Artificial Intelligence is no longer confined to big tech companies, research labs, and academics. The technology, promising to bring rapid change to society, is now seemingly everywhere. However, AI is still not at a state where it can claim to make the right decisions at all times.
There are already proven biases shown by AI systems in the field of image recognition as well as hiring. As a result, there has been constant criticism against the lack of a system to address harm caused by AI-powered software and products. To address these concerns, the European Commission has introduced a new AI Liability Directive. Here is everything you need to know.
What is the AI Liability Directive?
The new AI Liability Directive was proposed by the European Commission last month as a way to compensate people harmed by AI-powered software and products. The directive will make it easier for a person or an organisation to sue for compensation when they get hurt or suffer damage through artificial intelligence-powered drones or robots.
The directive also includes any harm caused by software such as automated hiring algorithms, reports Politico. “The new rules will give victims of damage caused by AI systems an equal chance and access to a fair trial and redress,” Justice Commissioner Didier Reynders told reporters ahead of the presentation of the proposals.
As AI gains popularity and becomes embedded into products and services we use on a daily basis, the call for regulation is also growing. Even the likes of Elon Musk have openly called for regulation in the fields of artificial intelligence and machine learning.
Now, the draft law proposed by the European Commission shows the intent to regulate AI and also set a global standard to control this new age technology. The AI Liability Directive comes right before the AI Act, designed to regulate high-risk use of AI such as facial recognition, social-scoring systems, and AI-boosted software for immigration and social benefits, becomes law.
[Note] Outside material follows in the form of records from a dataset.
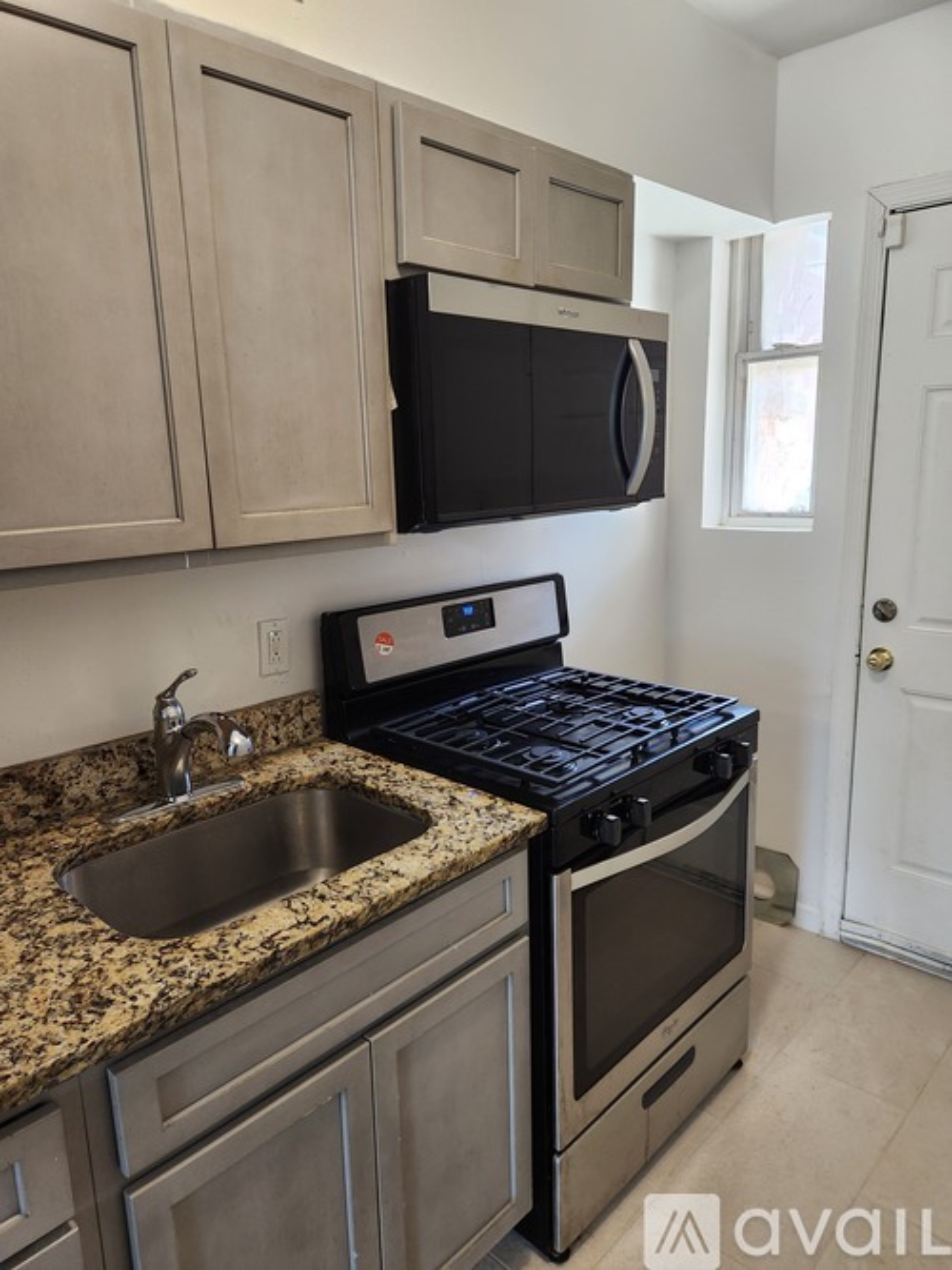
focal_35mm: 23
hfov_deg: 58.9
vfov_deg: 73.9
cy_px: 635
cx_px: 476
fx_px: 844
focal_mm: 5.4
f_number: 1.8
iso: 320
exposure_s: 1/120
“If we want to have real trust of consumers and users in the AI application, we need to be sure that it’s possible to have such an access to compensation and to have access to real decision in justice if it’s needed, without too many obstacles, like the opacity of the systems,” said Reynders.
AI Liability Directive: what provisions does it offer?
Under this new directive, victims of AI-powered software and products will be able to challenge a provider, developer or user of AI technology if they suffer damage to their health or property. They can also go to court if they suffer discrimination based on fundamantal rights such as privacy.
While there are existing provisions for victims to plead their case against AI-powered software and products, the whole process has been expensive for victims since the technology is complex and opaque.
The new law will allow courts to seek more information about the data being used for the algorithms, the technical specifications, and risk-control mechanisms. If the onus was on the victim earlier to file their case then the onus is now on the provider, developer or user of AI technology to ensure no harm is done to a person or an organisation.
Once technology providers are made to shed light on their AI programs and the data used by such a program, the victims will be able to prove the damage caused to them. The user of an AI system, such as a university, workplace, or government agency, will also be held liable under this new law.
What’s the next step for the AI Liability Directive?
The AI Liability Directive still needs approval from national governments in the European Union Council and from the European Parliament. The European Parliament might object to this directive since it proposes a weaker liability to technology providers than the one suggested earlier.
In 2020, the Commission had proposed adoption of rules to ensure victims of harmful AI can obtain compensation. The rule asked for developers, providers, and users of high-risk autonomous AI to be held legally responsible even for unintentional harm.
With a pragmatic approach, the new AI Liability Directive offers less provision to victims of AI-powered software and products, but it does offer a framework previously unavailable.
“We chose the lowest level of intervention,” said Reynders, according to Politico. “We need to see whether new developments [will] justify stronger rules for the future.”
The Commission plans to review whether a stricter regime is needed five years after the AI Liability Directive comes into force.